HABER MERKEZİ - Türkiye'nin devlet yetkililerinin işlediği 'suçların yargılandığı' Uluslararası Tribunal toplantısı Paris’te devam ediyor. Kürtleri konu alan ilk Uluslararası Halk Mahkemesi’ne merkezi Almanya’da bulunan Uluslararası İnsan Hakları ve Demokrasi Derneği (MAF-DAD) öncülük ediyor.

Türkiye’nin 'sanık' sandalyesinde olduğu Paris’teki Halk Mahkemesi ikinci gününde devam ediyor. Duruşmanın ikinci gününde askeri uçakların bombalaması sonucu 34 kişinin yaşamını yitirdiği ‘Roboski Katliamı’ ele alındı. İddia makamı Roboski tanığı Faruk Encü’nün dinlenmesini talep etti.

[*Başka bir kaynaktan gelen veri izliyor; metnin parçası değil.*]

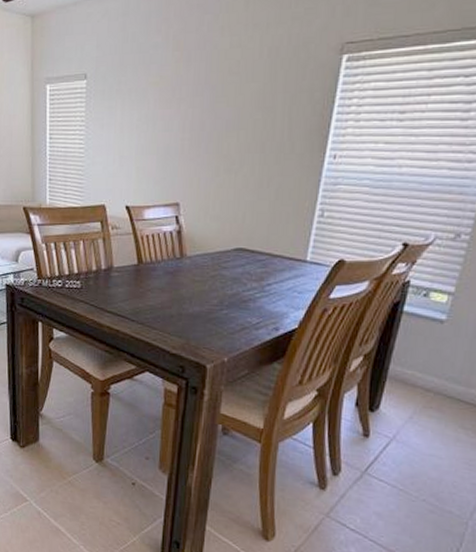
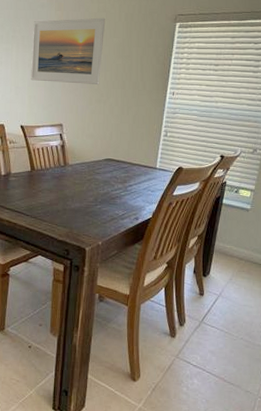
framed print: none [139,56,241,149] -> present [31,17,106,84]

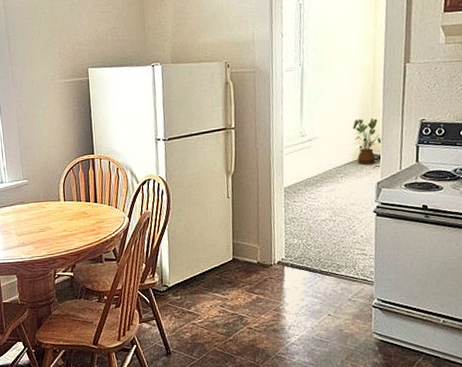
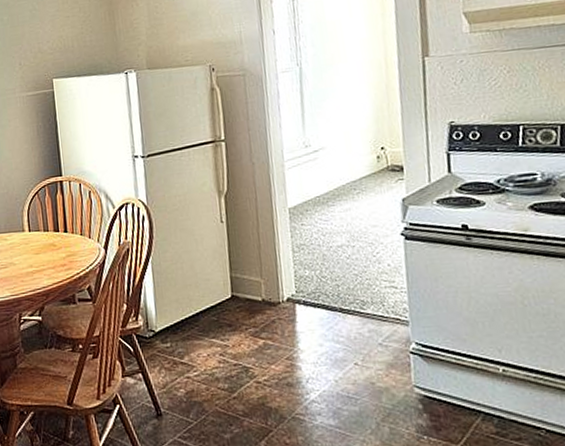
house plant: present [353,117,383,165] -> none [366,122,405,179]

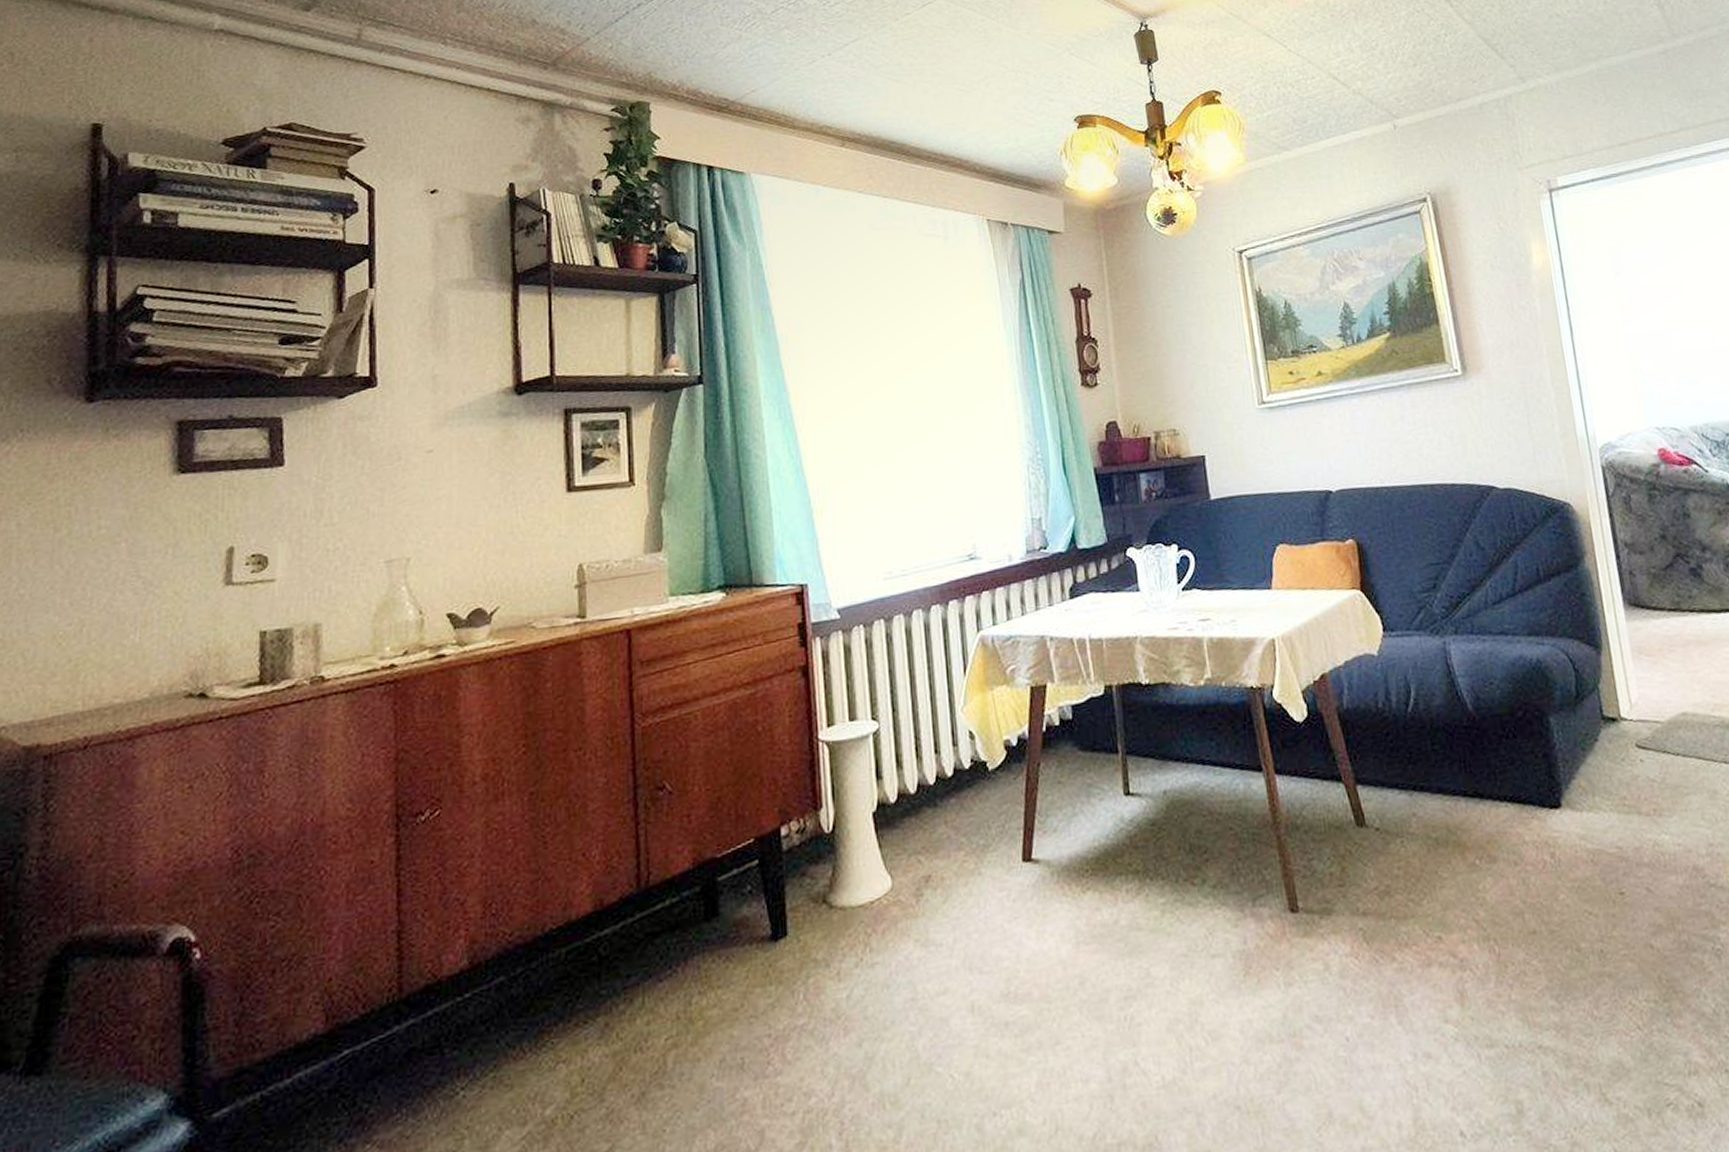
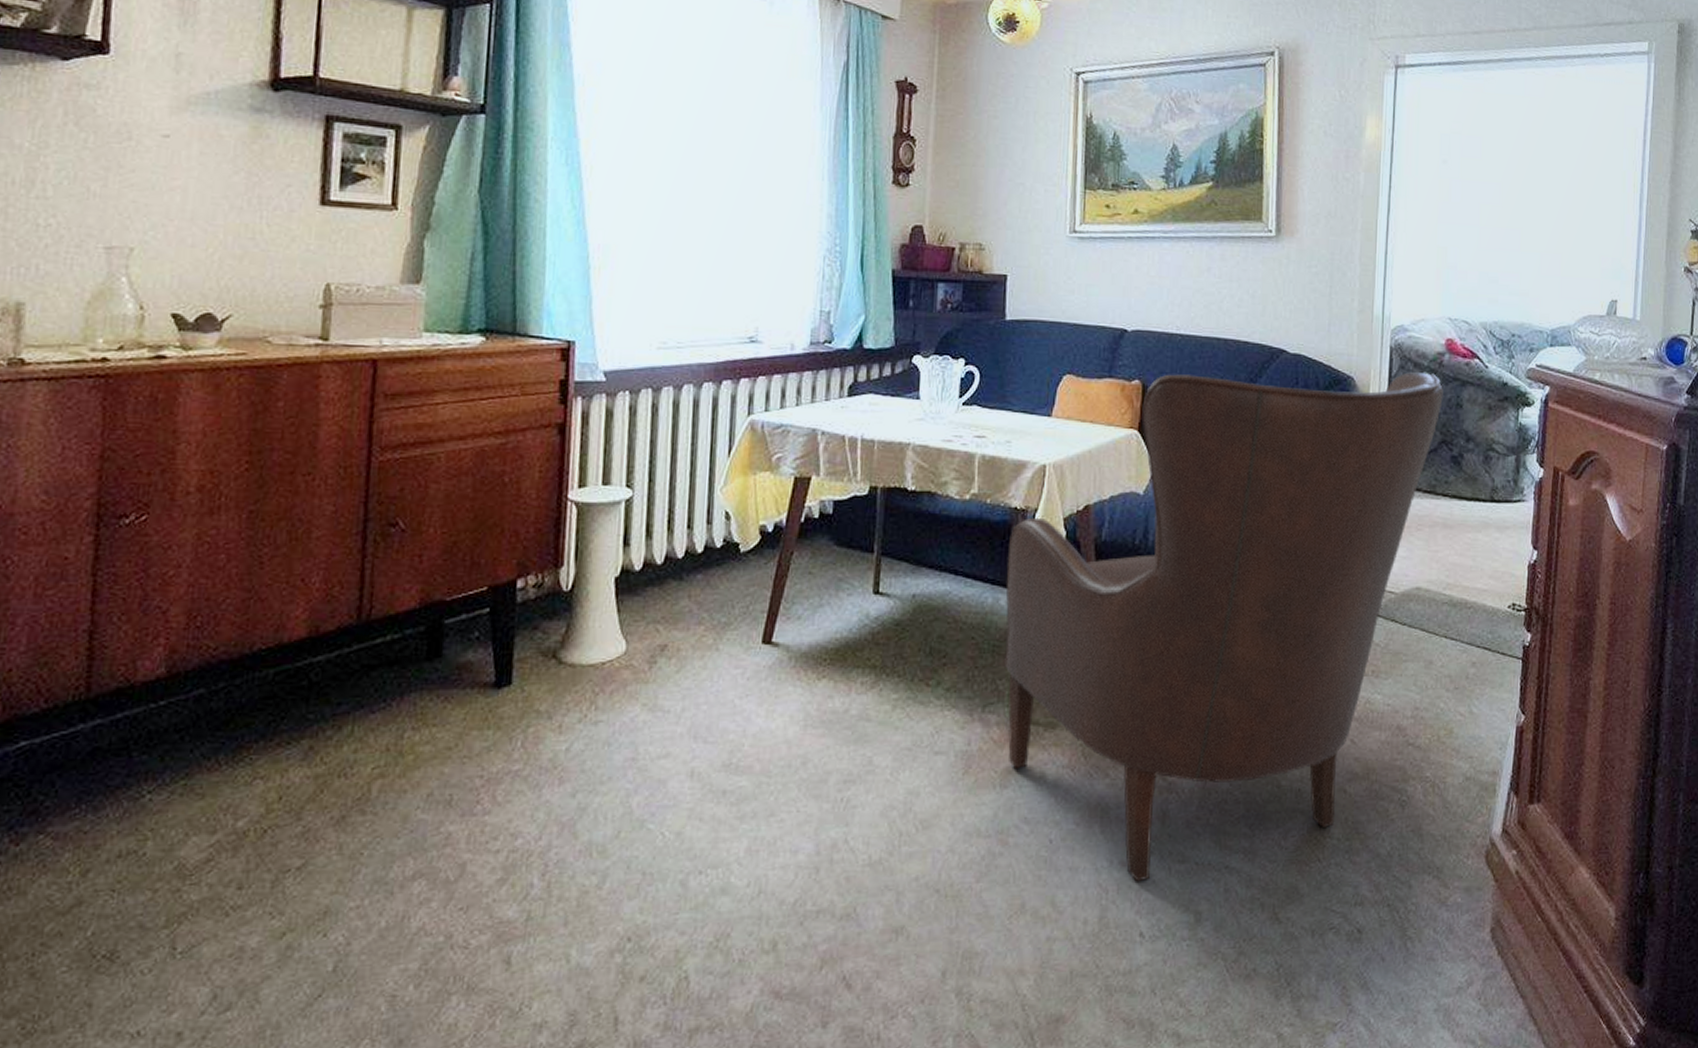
chair: none [1250,486,1669,1075] -> present [1004,371,1443,882]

‘OKUL HARÇLIĞI İÇİN YAPIYORLARDI BUNU’

Atalarının 90 yıldır sınır ticareti yaptığını ifade eden Encü olay gününü şöyle anlattı: "Mazot almak için sınırı geçmişlerdi bizimkiler. Dönüşte dronları görünce, bombalamanın olduğu yerde beklediler ve bizi aradılar biz de bekleyin dedik. Beklemiyorduk F-16 gidip bombalamasını. Bazen taciz ateşi açılıyordu ama böylesi olmamıştı hiç. Bize ‘biz üşüyoruz daha fazla bekleyemiyoruz dediler’. Biz bekleyin dedik. Yollar kapatılmış. Aileler karakol komutanını aradılar Fehmi Üsteğmen dedi ki ‘korkmayın taciz ateşidir aydınlanma fişeğidir sonra bırakacağız’ dediler. Sonra bombalamaya başladılar. Bir grup Türkiye tarafındaydı. Sınırda büyük bir aydınlanma oldu. Sağ kurtulan servet Encü aradı. Biz yukarıda tepeden izliyoruz. Karakol bekleyin bir şey yok dedi. Artık biz sınıra doğru yürümeye başladık. İkinci bombalama oldu ve üçüncü bombalama oldu 45 dakika sonra. Bir kayağın arkasına sığınmışlardı ve orada bombalandı. Bütün cesetler üst üste düştü. Üniversite öğrencisi olanlar vardı, okula gidiyorlardı okul harçlıklarını çıkarmak için yapıyorlardı bunu. Ben de geçtim. Hepimiz geçtik."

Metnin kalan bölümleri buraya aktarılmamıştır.